* [WHAT NEEDS TO BE DONE]:
According to the George McGovern biography, how many missions did McGovern fly as a B-24 bomber pilot?

* [EXTRACTED TEXT]:

┄┄┄┄┄┄┄┄┄┄┄┄┄┄┄┄┄┄┄┄

Facts about George McGovern
George McGovern Biography
George McGovern was the longtime U.S. senator from South Dakota who was the Democratic candidate for president in 1972.
The son of a Methodist minister, George McGovern was born and raised in South Dakota and entered Dakota Wesleyan University in 1940. World War II intervened: McGovern enlisted in the Army Air Corps in 1942. He flew 35 missions as a B-24 bomber pilot in 1944-45, earning the Distinguished Flying Cross and the Air Medal along the way.
After the war he returned to Dakota Wesleyan and graduated in 1946. He earned a MA from Northwestern in 1949 and a PhD in 1953, and was a history professor at both Northwestern and Dakota Wesleyan before turning to politics in the mid-1950s. A Democrat, he was elected to the U.S. Congress from South Dakota’s 1st district in 1956 and reelected in 1958.

┄┄┄┄┄┄┄┄┄┄┄┄┄┄┄┄┄┄┄┄

* [DATASET EXTRACT]:
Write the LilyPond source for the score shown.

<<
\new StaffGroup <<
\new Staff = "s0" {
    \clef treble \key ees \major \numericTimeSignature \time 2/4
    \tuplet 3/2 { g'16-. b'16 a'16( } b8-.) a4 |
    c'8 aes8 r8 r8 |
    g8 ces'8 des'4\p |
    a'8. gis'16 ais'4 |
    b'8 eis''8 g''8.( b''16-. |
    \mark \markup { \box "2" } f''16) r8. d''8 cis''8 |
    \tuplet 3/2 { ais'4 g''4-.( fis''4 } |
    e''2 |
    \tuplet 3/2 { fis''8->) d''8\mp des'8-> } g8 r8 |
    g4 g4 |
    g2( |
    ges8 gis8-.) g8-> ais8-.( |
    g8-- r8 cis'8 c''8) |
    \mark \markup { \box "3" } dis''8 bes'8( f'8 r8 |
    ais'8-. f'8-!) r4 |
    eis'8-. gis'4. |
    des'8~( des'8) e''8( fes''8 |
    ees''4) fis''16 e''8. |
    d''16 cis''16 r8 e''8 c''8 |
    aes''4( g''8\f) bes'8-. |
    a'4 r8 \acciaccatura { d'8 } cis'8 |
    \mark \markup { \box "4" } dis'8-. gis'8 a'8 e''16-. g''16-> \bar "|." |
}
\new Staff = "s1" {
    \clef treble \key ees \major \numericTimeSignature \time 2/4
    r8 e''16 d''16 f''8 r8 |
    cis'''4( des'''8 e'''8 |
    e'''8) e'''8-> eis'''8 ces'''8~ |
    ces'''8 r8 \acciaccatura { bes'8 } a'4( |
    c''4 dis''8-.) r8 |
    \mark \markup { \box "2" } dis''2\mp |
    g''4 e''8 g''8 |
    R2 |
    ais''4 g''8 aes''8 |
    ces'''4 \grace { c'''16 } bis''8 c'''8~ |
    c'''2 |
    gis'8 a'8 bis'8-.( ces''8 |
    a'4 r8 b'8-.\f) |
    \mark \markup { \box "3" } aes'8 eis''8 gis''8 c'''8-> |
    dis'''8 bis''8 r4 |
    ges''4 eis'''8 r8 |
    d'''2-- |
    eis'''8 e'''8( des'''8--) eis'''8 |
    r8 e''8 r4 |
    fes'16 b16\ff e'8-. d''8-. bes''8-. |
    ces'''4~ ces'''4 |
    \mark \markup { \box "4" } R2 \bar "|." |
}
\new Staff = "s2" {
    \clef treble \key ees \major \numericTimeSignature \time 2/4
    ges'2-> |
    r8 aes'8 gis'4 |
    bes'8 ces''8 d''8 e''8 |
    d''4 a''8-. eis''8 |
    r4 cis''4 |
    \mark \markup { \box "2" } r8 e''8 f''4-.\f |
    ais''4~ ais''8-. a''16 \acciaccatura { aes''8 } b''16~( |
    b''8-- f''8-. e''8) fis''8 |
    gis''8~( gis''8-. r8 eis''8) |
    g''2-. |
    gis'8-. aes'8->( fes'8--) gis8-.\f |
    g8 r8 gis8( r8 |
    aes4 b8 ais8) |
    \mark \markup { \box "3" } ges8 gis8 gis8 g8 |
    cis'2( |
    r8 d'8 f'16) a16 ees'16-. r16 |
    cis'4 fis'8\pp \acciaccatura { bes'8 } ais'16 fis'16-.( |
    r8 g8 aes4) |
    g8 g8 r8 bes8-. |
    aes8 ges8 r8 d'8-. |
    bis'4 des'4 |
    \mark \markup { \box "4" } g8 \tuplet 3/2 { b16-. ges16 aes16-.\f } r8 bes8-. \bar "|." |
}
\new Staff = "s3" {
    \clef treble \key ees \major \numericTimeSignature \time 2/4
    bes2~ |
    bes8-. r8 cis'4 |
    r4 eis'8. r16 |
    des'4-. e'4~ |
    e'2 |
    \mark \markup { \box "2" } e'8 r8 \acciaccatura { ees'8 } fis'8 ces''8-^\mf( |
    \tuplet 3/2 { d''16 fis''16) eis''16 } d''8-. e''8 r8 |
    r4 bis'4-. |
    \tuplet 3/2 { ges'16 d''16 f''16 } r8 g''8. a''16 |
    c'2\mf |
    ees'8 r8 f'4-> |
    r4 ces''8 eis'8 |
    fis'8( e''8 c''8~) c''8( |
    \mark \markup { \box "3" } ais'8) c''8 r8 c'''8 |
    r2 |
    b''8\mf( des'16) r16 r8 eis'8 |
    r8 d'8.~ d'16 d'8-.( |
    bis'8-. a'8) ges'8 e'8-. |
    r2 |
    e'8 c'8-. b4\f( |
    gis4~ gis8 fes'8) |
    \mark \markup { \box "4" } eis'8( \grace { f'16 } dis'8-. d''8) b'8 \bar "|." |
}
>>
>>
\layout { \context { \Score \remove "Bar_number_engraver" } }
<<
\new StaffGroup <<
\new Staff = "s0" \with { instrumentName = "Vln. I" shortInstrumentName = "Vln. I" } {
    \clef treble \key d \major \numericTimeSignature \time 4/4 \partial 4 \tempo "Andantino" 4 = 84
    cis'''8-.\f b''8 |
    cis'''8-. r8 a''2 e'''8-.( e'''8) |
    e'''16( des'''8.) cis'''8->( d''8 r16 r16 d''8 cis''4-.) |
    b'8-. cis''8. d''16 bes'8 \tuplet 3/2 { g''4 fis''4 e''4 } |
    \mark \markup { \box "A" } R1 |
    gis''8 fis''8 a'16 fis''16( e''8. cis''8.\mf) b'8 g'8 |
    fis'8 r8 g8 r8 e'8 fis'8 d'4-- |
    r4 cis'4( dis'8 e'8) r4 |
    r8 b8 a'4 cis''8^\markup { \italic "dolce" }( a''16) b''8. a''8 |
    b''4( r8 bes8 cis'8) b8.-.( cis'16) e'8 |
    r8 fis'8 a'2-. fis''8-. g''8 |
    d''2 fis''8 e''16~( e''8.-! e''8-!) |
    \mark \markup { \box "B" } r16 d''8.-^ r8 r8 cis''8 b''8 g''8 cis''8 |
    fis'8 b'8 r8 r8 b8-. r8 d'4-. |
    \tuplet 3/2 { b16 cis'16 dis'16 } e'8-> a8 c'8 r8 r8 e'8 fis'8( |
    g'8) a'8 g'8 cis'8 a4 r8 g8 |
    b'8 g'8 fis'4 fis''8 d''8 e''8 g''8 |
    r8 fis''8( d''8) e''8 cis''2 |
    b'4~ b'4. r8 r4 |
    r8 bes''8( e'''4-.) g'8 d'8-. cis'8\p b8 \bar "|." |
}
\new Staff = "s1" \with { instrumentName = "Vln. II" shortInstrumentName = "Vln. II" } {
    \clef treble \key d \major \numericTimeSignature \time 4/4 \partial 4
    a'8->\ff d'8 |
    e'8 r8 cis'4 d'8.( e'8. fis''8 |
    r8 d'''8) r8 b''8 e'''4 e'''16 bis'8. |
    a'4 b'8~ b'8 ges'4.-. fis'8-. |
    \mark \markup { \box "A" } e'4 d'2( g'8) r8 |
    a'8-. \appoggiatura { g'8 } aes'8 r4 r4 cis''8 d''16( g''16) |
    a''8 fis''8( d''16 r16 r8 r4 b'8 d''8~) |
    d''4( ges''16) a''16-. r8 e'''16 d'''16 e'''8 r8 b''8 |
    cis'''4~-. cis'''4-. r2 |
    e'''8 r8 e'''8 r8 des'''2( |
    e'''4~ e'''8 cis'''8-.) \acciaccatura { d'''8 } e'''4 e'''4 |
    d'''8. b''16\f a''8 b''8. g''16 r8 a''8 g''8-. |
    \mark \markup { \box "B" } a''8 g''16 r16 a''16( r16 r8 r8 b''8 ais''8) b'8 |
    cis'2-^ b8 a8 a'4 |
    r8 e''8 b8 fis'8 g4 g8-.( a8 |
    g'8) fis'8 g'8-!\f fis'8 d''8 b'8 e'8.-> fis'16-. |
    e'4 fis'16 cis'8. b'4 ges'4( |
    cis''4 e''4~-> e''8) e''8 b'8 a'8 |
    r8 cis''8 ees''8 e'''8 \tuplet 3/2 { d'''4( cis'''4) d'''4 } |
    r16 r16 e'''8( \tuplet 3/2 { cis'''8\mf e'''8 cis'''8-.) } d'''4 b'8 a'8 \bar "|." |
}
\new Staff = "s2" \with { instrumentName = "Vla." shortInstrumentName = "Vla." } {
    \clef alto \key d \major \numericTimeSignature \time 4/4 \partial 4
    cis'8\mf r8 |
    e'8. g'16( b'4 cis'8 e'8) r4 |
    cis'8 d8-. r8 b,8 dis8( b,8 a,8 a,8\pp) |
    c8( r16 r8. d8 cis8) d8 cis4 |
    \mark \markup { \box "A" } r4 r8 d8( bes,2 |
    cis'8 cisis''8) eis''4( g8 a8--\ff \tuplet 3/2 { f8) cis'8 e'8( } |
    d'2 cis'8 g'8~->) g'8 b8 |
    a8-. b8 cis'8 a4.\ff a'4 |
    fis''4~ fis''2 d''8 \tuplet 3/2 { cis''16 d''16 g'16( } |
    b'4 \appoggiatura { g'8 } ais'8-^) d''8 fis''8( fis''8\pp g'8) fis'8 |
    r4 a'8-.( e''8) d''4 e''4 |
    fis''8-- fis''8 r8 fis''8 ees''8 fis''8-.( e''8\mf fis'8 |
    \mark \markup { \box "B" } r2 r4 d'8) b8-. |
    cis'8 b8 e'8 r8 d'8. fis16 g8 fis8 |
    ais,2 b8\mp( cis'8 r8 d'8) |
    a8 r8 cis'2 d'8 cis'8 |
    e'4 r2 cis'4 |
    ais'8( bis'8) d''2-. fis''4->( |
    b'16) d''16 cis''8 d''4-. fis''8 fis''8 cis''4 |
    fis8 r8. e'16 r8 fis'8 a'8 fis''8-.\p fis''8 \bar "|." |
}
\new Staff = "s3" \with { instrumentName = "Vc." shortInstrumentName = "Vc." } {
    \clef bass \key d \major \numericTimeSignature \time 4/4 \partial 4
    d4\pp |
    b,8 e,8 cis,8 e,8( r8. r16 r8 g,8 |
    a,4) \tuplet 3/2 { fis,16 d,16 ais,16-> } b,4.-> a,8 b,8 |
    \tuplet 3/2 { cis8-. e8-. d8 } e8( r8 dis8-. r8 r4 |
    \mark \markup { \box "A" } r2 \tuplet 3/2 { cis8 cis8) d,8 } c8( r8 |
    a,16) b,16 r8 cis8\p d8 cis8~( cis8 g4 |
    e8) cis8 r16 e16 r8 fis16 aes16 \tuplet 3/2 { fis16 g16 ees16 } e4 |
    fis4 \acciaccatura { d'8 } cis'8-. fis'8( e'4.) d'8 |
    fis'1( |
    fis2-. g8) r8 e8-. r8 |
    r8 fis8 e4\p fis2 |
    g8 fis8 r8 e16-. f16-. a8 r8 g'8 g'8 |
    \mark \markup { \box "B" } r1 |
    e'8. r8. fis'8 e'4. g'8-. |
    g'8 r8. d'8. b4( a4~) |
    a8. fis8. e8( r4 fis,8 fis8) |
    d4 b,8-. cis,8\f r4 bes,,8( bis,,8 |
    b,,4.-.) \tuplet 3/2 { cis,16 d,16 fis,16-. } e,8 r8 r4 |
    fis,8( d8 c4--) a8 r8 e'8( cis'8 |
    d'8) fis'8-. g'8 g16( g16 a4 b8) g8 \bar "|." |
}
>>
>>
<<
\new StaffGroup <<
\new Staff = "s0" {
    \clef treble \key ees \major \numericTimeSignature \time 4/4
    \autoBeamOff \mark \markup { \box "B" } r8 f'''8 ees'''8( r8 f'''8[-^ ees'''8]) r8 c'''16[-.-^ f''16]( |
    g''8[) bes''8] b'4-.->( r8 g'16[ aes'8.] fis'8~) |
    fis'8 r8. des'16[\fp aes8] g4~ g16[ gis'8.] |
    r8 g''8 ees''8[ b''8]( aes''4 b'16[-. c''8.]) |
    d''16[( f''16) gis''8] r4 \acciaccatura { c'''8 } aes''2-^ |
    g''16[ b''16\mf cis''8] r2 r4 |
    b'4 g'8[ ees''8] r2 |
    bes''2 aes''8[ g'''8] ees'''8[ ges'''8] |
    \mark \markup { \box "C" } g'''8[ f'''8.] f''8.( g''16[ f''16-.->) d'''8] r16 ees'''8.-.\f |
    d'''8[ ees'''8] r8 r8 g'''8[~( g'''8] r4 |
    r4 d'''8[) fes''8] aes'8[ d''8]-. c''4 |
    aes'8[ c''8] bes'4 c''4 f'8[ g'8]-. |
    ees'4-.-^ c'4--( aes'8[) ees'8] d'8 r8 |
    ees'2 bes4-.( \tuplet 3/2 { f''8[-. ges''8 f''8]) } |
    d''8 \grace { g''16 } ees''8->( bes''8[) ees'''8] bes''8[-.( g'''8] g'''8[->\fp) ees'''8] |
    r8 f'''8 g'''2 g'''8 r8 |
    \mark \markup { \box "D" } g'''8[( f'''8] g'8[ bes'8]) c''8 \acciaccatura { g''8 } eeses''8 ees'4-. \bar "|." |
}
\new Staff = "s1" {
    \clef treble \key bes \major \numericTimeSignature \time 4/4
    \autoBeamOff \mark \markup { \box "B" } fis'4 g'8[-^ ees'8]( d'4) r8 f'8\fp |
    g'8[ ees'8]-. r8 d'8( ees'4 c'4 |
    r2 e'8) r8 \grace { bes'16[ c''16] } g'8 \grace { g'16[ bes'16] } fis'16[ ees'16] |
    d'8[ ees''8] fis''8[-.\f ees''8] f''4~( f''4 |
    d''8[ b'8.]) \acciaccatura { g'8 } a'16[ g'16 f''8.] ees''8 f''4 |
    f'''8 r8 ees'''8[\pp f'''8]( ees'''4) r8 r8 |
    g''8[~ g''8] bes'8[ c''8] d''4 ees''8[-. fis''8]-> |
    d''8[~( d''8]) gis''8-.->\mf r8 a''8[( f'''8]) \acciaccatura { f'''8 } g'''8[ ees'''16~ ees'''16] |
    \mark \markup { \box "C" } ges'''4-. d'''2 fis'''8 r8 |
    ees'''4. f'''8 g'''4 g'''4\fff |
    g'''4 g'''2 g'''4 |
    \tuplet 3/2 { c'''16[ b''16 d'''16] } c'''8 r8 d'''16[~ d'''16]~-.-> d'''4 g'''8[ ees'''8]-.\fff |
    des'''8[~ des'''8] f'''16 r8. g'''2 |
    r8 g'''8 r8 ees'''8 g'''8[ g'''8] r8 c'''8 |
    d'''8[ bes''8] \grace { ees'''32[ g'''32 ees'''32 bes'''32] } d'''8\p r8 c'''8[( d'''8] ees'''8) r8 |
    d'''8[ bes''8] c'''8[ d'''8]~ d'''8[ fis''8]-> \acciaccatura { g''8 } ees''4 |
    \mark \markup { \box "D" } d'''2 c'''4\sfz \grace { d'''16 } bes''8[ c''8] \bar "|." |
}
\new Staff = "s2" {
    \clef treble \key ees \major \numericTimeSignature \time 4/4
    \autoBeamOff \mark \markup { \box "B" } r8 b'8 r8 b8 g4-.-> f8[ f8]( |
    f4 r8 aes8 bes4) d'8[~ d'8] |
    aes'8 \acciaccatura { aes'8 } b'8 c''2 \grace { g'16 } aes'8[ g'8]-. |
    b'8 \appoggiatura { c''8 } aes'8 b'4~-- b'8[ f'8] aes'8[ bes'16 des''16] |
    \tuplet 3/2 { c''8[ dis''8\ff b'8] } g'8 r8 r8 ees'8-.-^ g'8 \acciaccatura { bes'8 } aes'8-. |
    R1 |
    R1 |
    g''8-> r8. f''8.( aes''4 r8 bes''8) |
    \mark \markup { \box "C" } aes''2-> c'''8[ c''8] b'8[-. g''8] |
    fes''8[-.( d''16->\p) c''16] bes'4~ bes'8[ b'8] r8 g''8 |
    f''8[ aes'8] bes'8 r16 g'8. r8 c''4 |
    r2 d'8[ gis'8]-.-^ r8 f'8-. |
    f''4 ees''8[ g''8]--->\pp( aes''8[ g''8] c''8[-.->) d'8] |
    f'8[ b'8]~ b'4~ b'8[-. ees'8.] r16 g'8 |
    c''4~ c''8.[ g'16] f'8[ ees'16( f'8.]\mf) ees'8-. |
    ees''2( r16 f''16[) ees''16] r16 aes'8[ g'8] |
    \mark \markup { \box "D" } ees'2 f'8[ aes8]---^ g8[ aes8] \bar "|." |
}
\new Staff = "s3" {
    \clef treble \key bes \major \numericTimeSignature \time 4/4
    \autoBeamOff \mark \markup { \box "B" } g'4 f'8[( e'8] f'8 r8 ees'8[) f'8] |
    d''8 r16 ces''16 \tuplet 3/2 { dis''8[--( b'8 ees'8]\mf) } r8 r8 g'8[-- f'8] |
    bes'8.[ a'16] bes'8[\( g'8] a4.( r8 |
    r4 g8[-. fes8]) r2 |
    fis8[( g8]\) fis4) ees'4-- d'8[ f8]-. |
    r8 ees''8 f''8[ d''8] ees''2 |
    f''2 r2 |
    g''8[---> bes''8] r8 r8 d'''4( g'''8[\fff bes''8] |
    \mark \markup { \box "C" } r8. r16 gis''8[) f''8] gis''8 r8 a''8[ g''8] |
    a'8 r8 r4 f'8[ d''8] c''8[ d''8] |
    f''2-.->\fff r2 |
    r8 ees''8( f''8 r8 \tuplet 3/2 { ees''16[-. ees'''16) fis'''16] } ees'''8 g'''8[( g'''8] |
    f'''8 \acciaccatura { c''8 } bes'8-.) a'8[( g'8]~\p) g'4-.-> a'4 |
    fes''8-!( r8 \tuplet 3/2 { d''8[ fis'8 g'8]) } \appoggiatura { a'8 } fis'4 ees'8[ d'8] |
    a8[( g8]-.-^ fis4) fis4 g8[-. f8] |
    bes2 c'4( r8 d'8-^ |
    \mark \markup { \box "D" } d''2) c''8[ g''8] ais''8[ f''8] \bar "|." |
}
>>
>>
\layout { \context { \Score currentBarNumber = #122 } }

┄┄┄┄┄┄┄┄┄┄┄┄┄┄┄┄┄┄┄┄

* [EXERCISE RESPONSE]:
35 missions